Fortunately their hair is different shades and sits differently. Their cousins were frequently exactly matching in every detail which was a bit too much.

They will look different at school next year. DS2 can wear the barely worn sweatshirts that I couldn't wrestle over DS1's head (he wears cardigans). He can also get some wear out of the trousers that DS1 refuses to wear. Grin

bonbonours · 04/01/2017 13:56

My girls are 20 months apart and quite like dressing the same occasionally. It looks cute on little ones. The main reason I hardly ever did is that dd2basically had all dd1s outgrown clothes. Why would you buy all new things for a second child so close behind?

drspouse · 04/01/2017 14:24

Do you buy lots of different sizes so that when the 2yo hands the top down to the 1yo, you have then got a 3yo and a 2yo size??

My 5yo got the same PJs as his older cousins for Christmas (from me) and he was charmed (as were they - though marginally less excited than him). Sadly they did not make them in a 2y size, I don't think my 2yo was bothered but the other three were!

ExhaustedandScatterBrained · 04/01/2017 15:02

No i don't buy several sizes, i just buy what they need now.
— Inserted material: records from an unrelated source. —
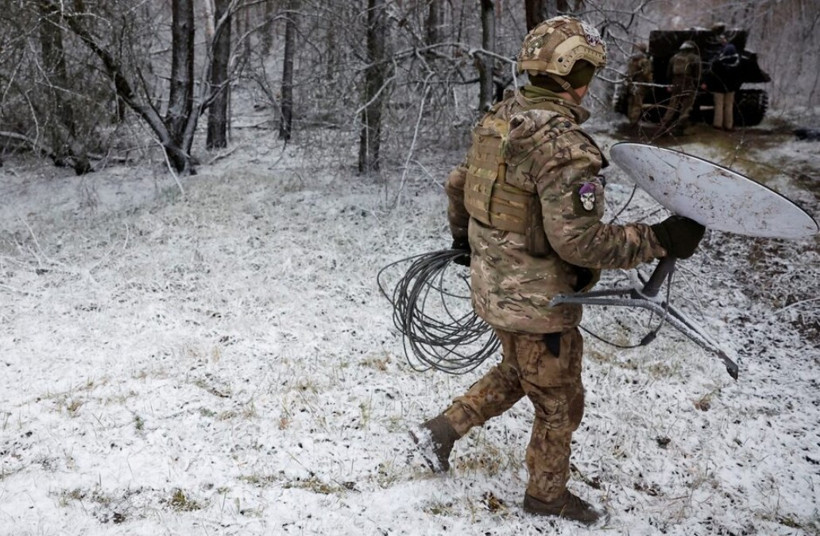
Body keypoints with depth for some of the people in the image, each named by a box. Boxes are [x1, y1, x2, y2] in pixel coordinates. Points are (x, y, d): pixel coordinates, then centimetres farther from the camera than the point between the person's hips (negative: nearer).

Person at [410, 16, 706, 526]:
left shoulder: (499, 118, 1)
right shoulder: (564, 145, -26)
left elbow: (457, 184, 14)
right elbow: (578, 240, -30)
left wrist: (462, 237, 32)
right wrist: (657, 239, -23)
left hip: (495, 286, 8)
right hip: (539, 301, -8)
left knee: (516, 375, 31)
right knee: (560, 403, 15)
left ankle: (441, 429, 31)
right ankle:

Occasionally i will buy the next size in sales.

Bonbonours, i have to buy him new because (as pointed out several times) if i put him in his brothers clothes that are 12-18 months they are mainly shorts and t-shirts. The seasons dont match up properly. I kept almost all of ds1 baby clothes and ds2 wore them, but it doesn't work for their sizes now.

Why am i justifying why I'm buying my children new clothes rather than using what i already have? I didn't ask for peoples opinions on how i spend money, just on the fact they are similarly (sometimes perfectly matching) dressed. A lot of you are very judgey.

And just so you know my 2 nephews are the same ages mine oldest a few months older than ds1 and youngest a few minths younger than ds2. Nephew 1s clothes have gone through the 4 of them and now have been passed on to a good friend. Does that make me appear less 'wasteful' to you now? As i said opinions were not asked on my buying clothes for both and i will not respond to them again.

OP posts:
habibihabibi · 04/01/2017 15:03

I might be your friend rednsparkley
I have actually found it to be a lifesaver . Once one went missing for what seemed like hours in a very crowded place and I had an identically dressed child for the police to find a match for.
Not only do I do the same clothes , I also make them stand out by clothing them very brightly when traveling or in busy places .
Cue neon orange hats and gilets for an up coming ski trip .

drspouse · 04/01/2017 15:33

My DCs are 2 1/2 years apart so we had the seasons problem when they were younger. Now we can hand most stuff down but I buy DD some new dresses/tights so she actually has something of her own.
They both wear bright/unisex things e.g. joggers/leggings with spots/stars/stripes.

turquoisetoad · 04/01/2017 16:27

I'm a mum of identical twin girls and have never dressed them the same. I must say I find it really odd when parents choose to dress siblings in matching outfits. Why would you do that? They're individuals and should be treated as such.

angeldelightedme · 04/01/2017 16:30

DS1 (age 22) is in his master's year and there is a set of male identical triplets who dress the same.
Don't go there!!! Wink

MissVictoria · 04/01/2017 16:31

It's always looked so odd and just plain wrong to me when parents dress their kids the same. Especially when it's day in day out, same pj's too. I don't know if it's an OCD thing with me though, because they will be different heights and so it looks weird rather than "matching".